> **Problem to solve**:
Pick out every line in the material that contains the word "Count" and copy each one.

> **Record extracts**:

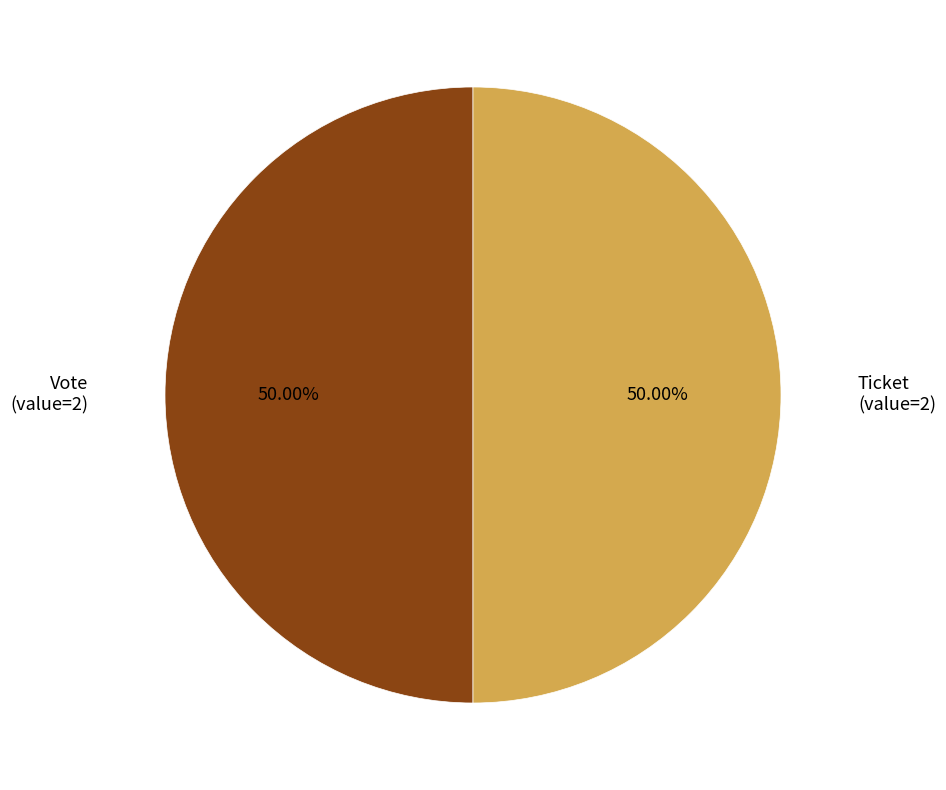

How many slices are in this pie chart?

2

==

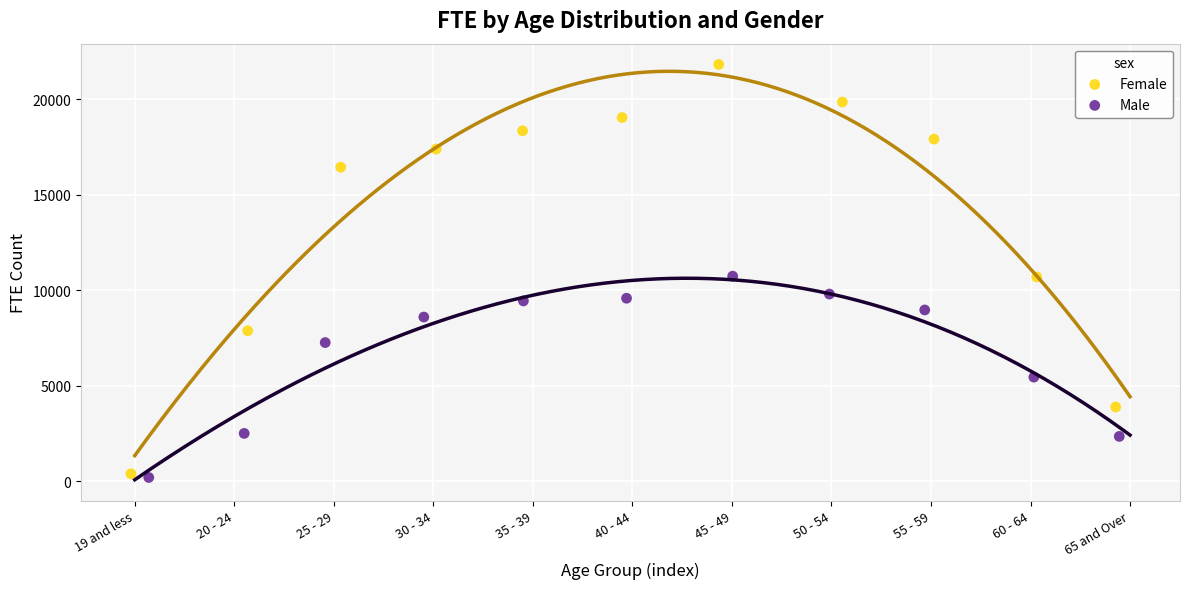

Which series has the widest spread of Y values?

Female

---

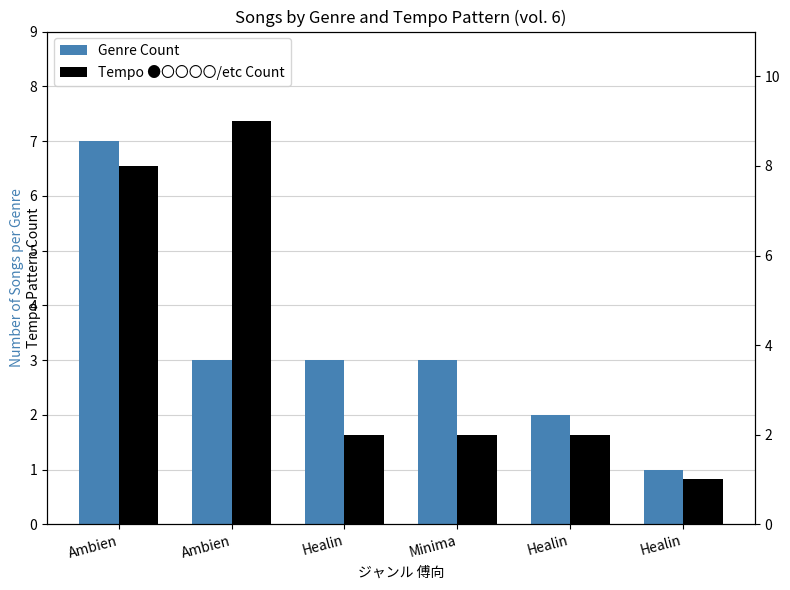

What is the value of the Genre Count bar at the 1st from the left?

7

> **Exercise answer**:
What is the value of the Genre Count bar at the 1st from the left?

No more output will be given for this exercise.